» PROBLEM
All of the entries must be reproduced exactly, with no images carried over.

++++ STORED DATA ++++

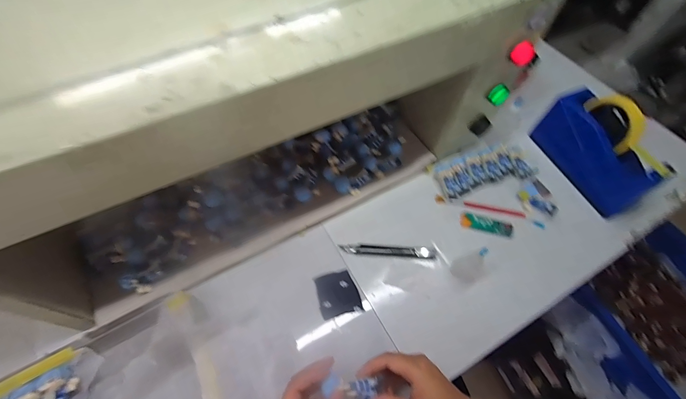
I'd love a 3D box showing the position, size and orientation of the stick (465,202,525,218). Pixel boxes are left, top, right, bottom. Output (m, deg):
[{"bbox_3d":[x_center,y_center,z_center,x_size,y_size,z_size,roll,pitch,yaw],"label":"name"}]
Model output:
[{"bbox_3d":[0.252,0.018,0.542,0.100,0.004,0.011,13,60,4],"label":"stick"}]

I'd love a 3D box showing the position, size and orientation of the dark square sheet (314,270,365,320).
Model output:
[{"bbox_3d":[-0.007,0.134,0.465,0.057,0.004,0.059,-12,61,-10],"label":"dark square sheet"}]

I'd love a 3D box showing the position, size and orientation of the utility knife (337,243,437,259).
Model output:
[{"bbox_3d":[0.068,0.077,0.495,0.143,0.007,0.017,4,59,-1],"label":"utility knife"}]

++++

» SOLUTION TO THIS EXERCISE
I'd love a 3D box showing the position, size and orientation of the stick (465,202,525,218). Pixel boxes are left, top, right, bottom. Output (m, deg):
[{"bbox_3d":[x_center,y_center,z_center,x_size,y_size,z_size,roll,pitch,yaw],"label":"name"}]
Model output:
[{"bbox_3d":[0.252,0.018,0.542,0.100,0.004,0.011,13,60,4],"label":"stick"}]

I'd love a 3D box showing the position, size and orientation of the dark square sheet (314,270,365,320).
Model output:
[{"bbox_3d":[-0.007,0.134,0.465,0.057,0.004,0.059,-12,61,-10],"label":"dark square sheet"}]

I'd love a 3D box showing the position, size and orientation of the utility knife (337,243,437,259).
Model output:
[{"bbox_3d":[0.068,0.077,0.495,0.143,0.007,0.017,4,59,-1],"label":"utility knife"}]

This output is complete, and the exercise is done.